Hauskäufer leiden unter Familienstreit der Vorbesitzer
Justiz Eine Familie erwirbt ein Haus, in dem noch der Sohn des alten Eigentümers lebt. Sie wollen ihm kündigen, doch so einfach ist das nicht
Wenn die Familie zerrüttet ist, dann fällt es den Beteiligten oft schwer, weiter gemeinsam in einem Haus zu leben. Doch die Streitigkeiten können auch noch andere Auswirkungen haben. Wer ein Haus einer zerstrittenen Familie kauft, sollte genau hinschauen, wenn er wegen der Streitigkeiten in der Verkäuferfamilie nicht auch Probleme bekommen möchte. In einem Fall in Augsburg ist genau das passiert.
Das Zweifamilienhaus gehörte einem Mann, der dort mit seinem 50-jährigen Sohn wohnte. Zwischen den beiden gab es Streit. Weil der Sohn ein schweres Rückenleiden hatte und schon seit seiner Geburt im Haus wohnte, einigten sich Vater und Sohn in einem Prozess im Jahr 2009 vor Gericht auf einen Vergleich. Der Sohn sollte weiterhin als Mieter auf unbestimmte Zeit im Erdgeschoss wohnen bleiben dürfen, während der Vater den ersten Stock des Gebäudes für sich behielt.

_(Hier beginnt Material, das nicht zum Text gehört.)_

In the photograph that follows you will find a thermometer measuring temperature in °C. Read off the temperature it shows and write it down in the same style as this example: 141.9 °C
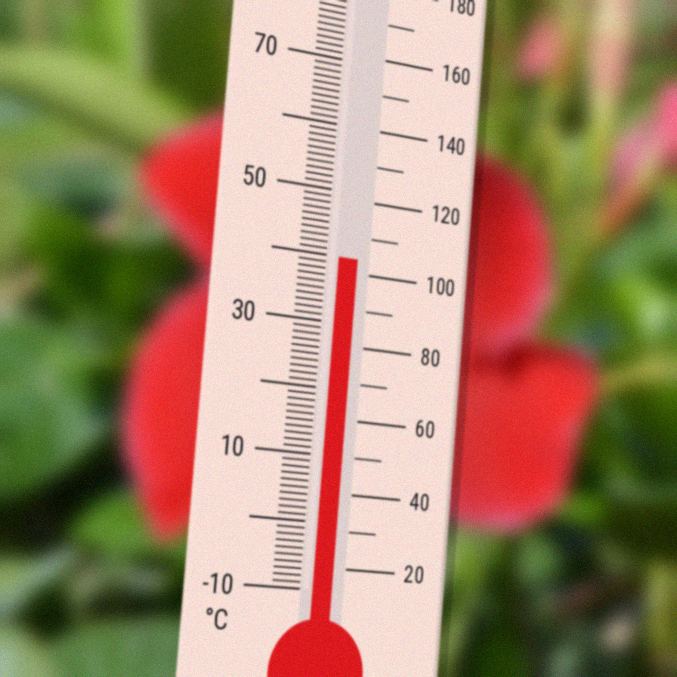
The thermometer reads 40 °C
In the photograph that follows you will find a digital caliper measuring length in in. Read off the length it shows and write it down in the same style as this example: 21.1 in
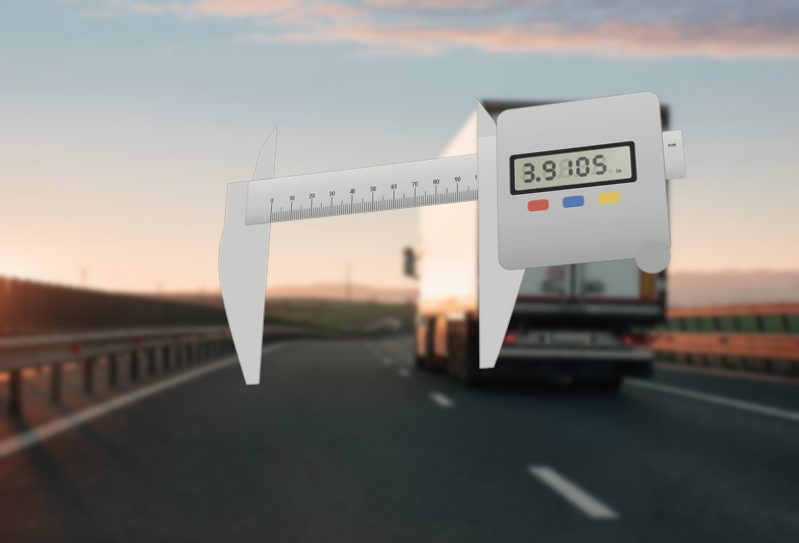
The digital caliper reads 3.9105 in
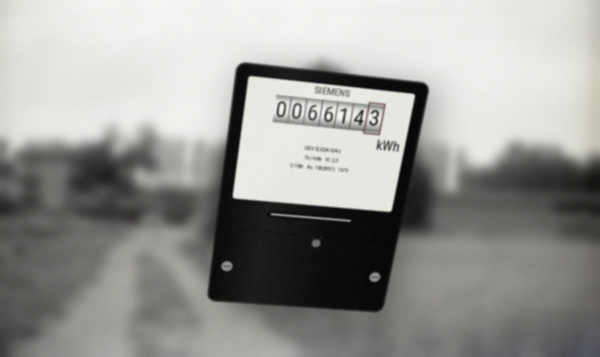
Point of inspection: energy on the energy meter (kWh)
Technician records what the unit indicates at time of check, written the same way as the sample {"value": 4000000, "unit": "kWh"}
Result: {"value": 6614.3, "unit": "kWh"}
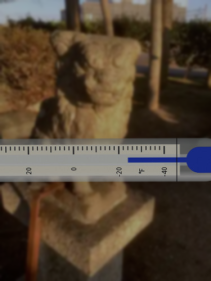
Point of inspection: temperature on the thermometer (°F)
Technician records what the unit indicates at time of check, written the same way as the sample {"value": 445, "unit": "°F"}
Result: {"value": -24, "unit": "°F"}
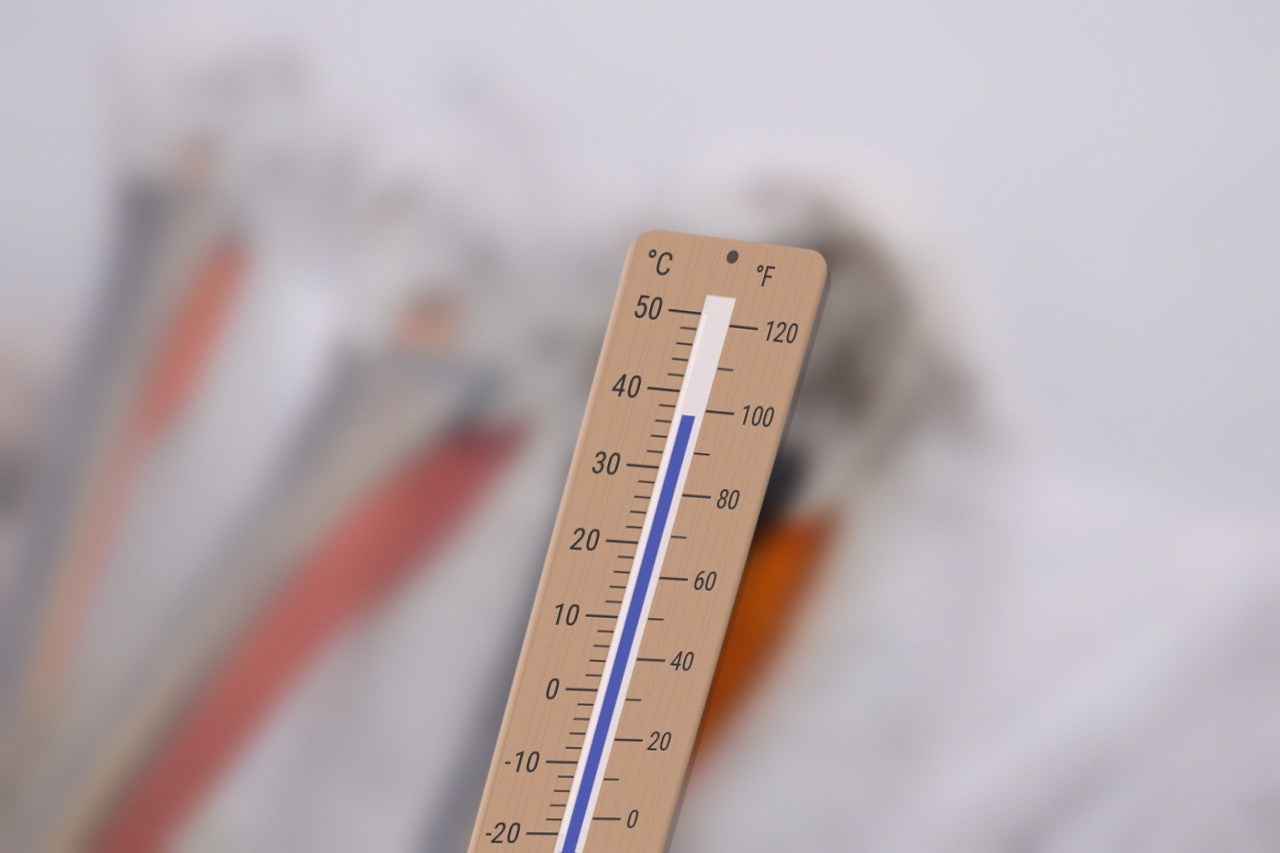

Festgelegt wurde, dass keiner mehr Kontakt zum jeweils anderen aufnehmen sollte. Bei Streitigkeiten aus dem Mietverhältnis sollten Vater und Sohn künftig nicht gleich zum Gericht gehen, sondern vorher ein außergerichtliches Schlichtungsverfahren nutzen. 2015 änderten sich die Besitzverhältnisse. Eine Familie mit zwei kleinen Kindern kaufte dem Vater das Haus ab und zog in dessen ehemalige Wohnung im ersten Stockwerk ein. Schon nach zwei Monaten kündigten sie dem Sohn. Dieser halte Kaninchen in seiner Wohnung, was zu einem unerträglichen Gestank im Treppenhaus führe, gab die Familie an. Außerdem schlage er nachts die Türen so heftig zu, dass die Kinder davon aufwachen, hieß es in der Klage.
Nachdem der Sohn des Vorbesitzers nicht freiwillig auszog, erhoben die neuen Eigentümer Klage vor dem Amtsgericht. Der Mieter hielt dagegen, dass die Vermieter vorher noch ein Schlichtungsverfahren hätten durchführen müssen, wie es in dem Vergleich mit seinem Vater geregelt war. Als neue Eigentümer seien auch sie daran gebunden.
Das Amtsgericht sah dies anders. Die Formulierungen des Vergleichs seien, so die Entscheidung, auf das zerrüttete Vater-Sohn-Verhältnis zugeschnitten. Obwohl die neuen Eigentümer in das bestehende Mietverhältnis eingetreten sind, gelte die Klausel über das in einem Streit vorher notwendige Schlichtungsverfahren nicht für sie. Der Sohn ging in die nächste Instanz: Mit der Berufung vor dem Landgericht hatte er Erfolg. Die Klage der neuen Hauseigentümer auf Wohnungsräumung wurde wegen der Schiedsklausel abgewiesen. An den Vergleich seien die neuen Eigentümer nur dann nicht gebunden, wenn sich aus den Umständen etwas anderes entnehmen lasse oder das Gegenteil vereinbart worden sei, so das Urteil.